Project Deliverables
- Setup ELK stack (Elasticsearch, Logstash, Kibana) on AWS EC2 instance.
- Pipeline i.e; logstash file
- New working backend code for elasticsearch
- Commands to check elastic data.
- Customizable logstash pipeline
Tools used
Elasticsearch
Postman
Kibana
Logstash
Python
Javascript
Amazon Web Services
Postgres
Docker
Git Bucket
Github
Language/techniques used
Javascript
Json
Domain-Specific Language for elasticsearch
bash
Skills used
Elasticsearch query knowledge
Postgres query knowledge
Networking
Javascript
Backend web stack
Databases used
Postgres
Elasticsearch
Web Cloud Servers used
Amazon Web Services (AWS)
What are the technical Challenges Faced during Project Execution
- Sometimes for large responses from elasticsearch ( size above 500mb), time taken was above 30 secs.

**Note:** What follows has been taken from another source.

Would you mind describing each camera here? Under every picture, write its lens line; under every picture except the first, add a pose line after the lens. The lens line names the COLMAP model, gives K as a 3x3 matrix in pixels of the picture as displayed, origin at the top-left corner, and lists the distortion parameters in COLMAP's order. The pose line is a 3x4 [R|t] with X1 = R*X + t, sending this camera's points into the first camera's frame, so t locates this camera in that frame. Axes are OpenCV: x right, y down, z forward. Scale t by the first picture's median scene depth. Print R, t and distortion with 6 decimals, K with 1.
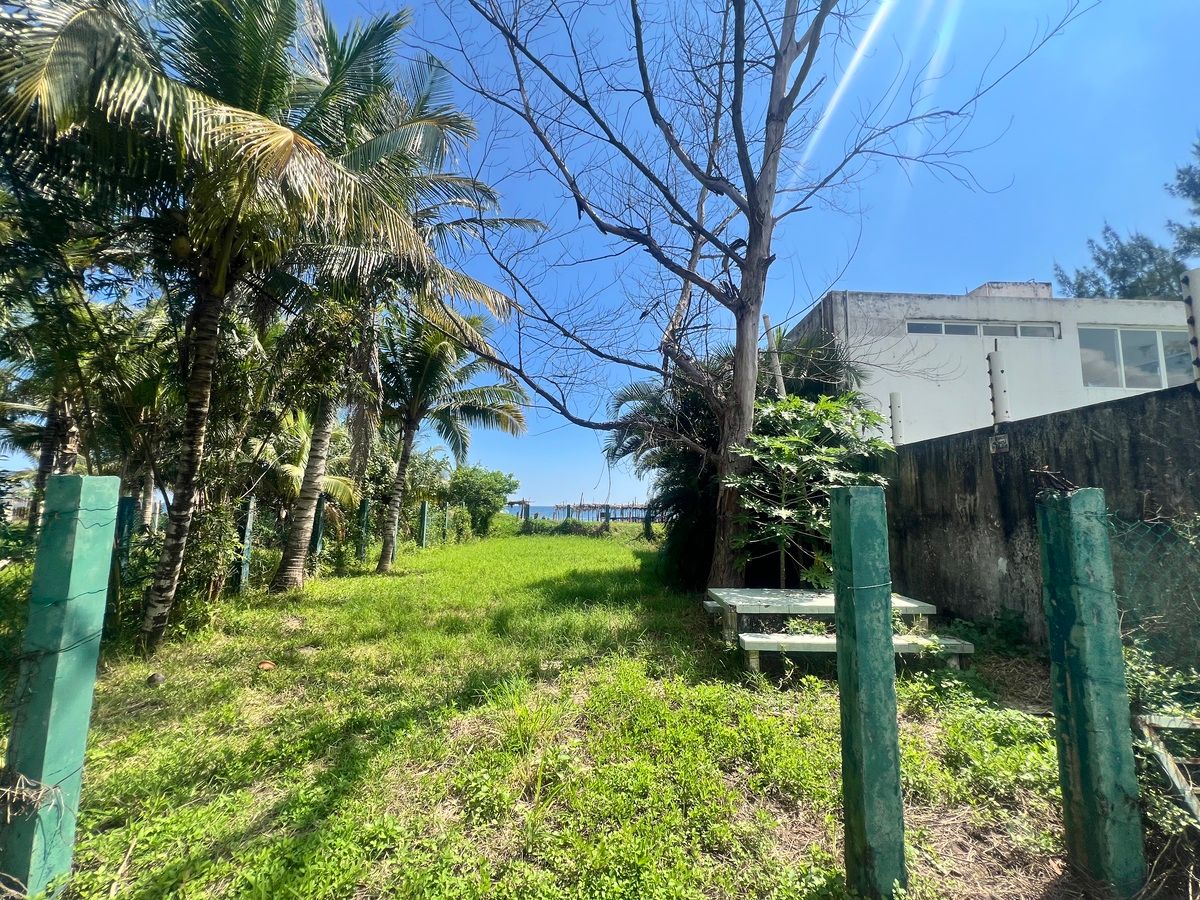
lens RADIAL K [[482.4, 0, 599.5], [0, 482.4, 450.5], [0, 0, 1]] dist [0.000954, 0.000132]
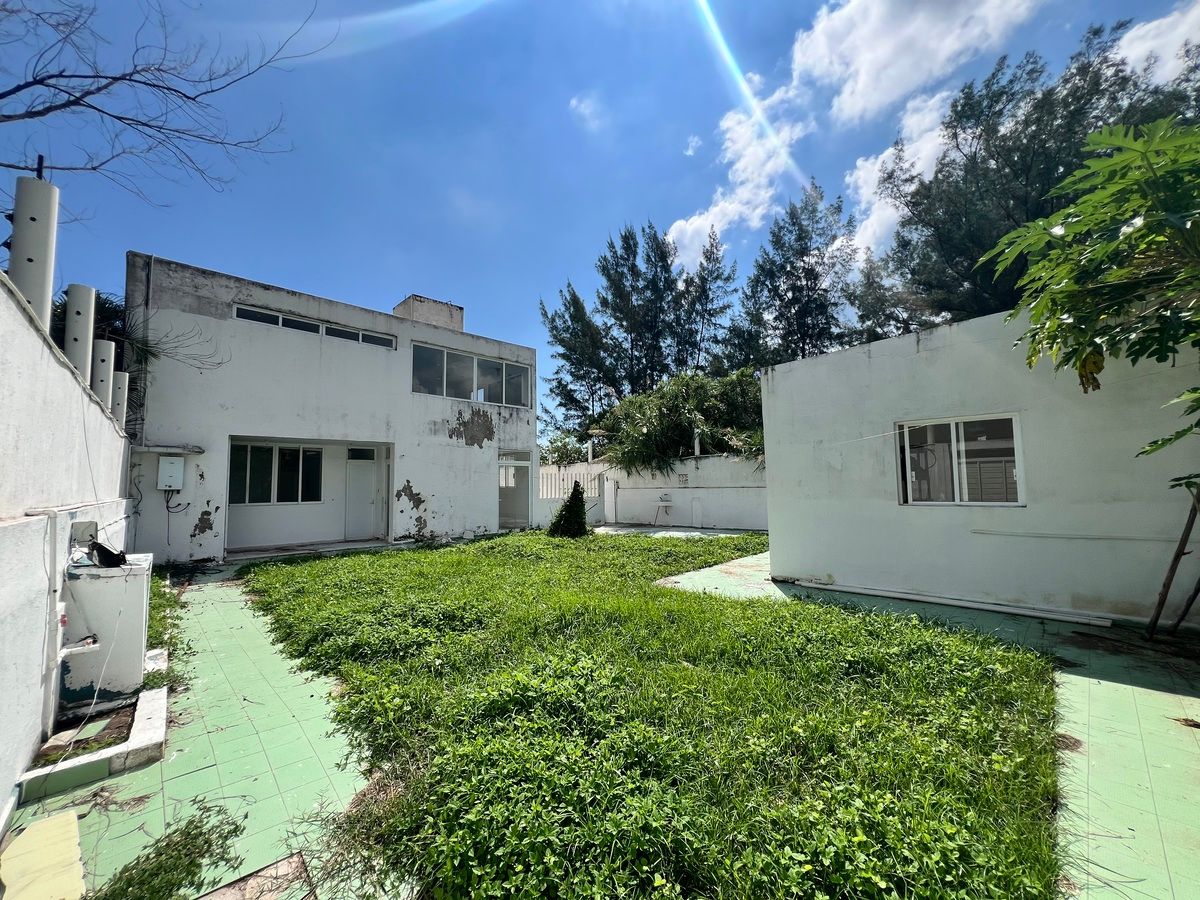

How the Technical Challenges were Solved
To solve the above mentioned problem, we used gzip in the request url’s header. This significantly reduced the execution times.
Business Impact
Earlier postgres infrastructure which took around 20-30 secs now too consistently less than 10 secs to perform filter and search operations. This would contribute to a better user experience.